What the task requires: Retype everything in the listing from its very first line down to and including the line that contains "title Code Générique [150, 45, 1426, 233]", changing no character.

Material provided:
— begin —

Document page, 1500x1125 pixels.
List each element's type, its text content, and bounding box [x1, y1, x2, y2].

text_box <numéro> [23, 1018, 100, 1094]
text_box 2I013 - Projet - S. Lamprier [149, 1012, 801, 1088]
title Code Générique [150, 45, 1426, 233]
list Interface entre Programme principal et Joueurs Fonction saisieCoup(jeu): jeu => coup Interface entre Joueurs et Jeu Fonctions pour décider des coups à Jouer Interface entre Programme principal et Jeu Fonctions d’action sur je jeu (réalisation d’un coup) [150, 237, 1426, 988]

— end —

Response:
Document page, 1500x1125 pixels.
List each element's type, its text content, and bounding box [x1, y1, x2, y2].

text_box <numéro> [23, 1018, 100, 1094]
text_box 2I013 - Projet - S. Lamprier [149, 1012, 801, 1088]
title Code Générique [150, 45, 1426, 233]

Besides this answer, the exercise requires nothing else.